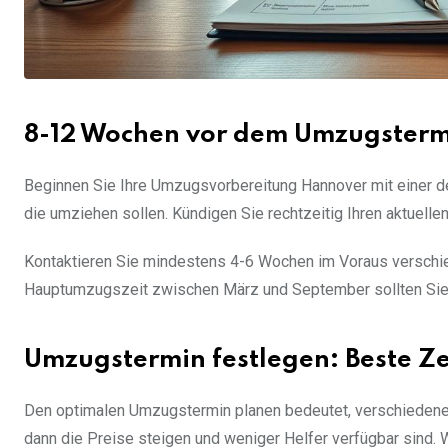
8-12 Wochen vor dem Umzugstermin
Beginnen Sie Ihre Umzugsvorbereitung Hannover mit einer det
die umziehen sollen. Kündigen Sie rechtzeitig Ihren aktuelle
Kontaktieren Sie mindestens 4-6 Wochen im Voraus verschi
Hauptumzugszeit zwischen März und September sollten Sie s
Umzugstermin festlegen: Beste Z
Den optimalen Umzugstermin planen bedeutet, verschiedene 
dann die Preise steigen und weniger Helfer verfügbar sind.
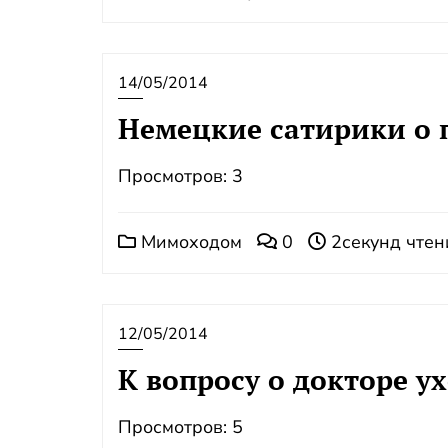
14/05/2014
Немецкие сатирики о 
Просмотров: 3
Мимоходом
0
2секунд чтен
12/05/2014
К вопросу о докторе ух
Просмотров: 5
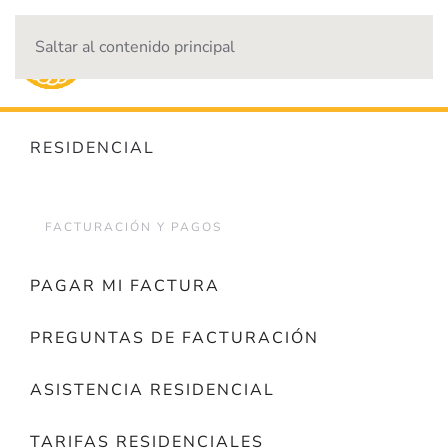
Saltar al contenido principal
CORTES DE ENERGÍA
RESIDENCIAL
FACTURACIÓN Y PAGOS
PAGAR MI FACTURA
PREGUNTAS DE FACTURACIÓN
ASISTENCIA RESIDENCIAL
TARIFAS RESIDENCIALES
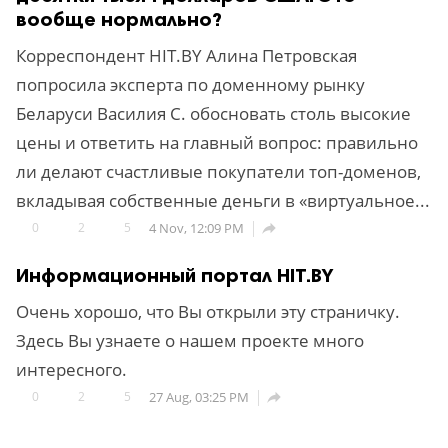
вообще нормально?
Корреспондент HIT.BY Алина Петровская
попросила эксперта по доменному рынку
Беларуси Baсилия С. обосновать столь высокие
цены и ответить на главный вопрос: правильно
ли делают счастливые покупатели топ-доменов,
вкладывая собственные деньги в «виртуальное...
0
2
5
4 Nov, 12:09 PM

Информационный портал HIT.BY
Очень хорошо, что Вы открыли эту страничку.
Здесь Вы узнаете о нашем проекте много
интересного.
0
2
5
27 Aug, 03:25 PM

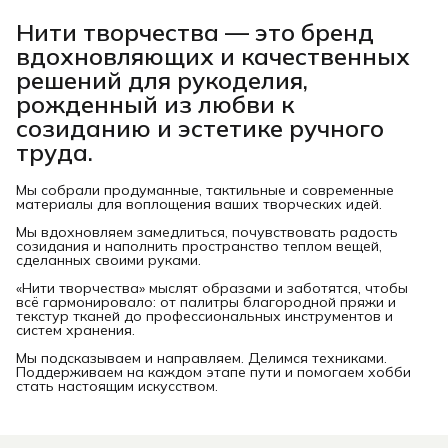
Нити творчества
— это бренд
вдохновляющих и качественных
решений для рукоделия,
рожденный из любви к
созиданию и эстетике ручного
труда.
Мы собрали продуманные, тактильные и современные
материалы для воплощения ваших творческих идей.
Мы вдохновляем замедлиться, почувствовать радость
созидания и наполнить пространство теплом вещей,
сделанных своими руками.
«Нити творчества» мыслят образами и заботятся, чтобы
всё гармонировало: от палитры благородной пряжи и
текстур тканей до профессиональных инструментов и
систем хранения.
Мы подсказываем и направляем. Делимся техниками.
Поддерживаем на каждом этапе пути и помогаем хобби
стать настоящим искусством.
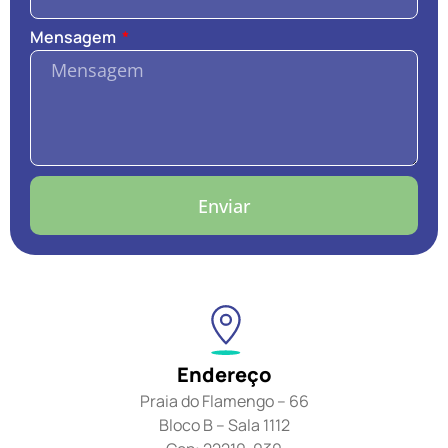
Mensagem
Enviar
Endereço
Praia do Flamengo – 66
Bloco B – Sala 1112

----

Action item >> To answer, copy each line from the material above that has the word "Wochen".

Response box >>
8-12 Wochen vor dem Umzugstermin
Kontaktieren Sie mindestens 4-6 Wochen im Voraus verschi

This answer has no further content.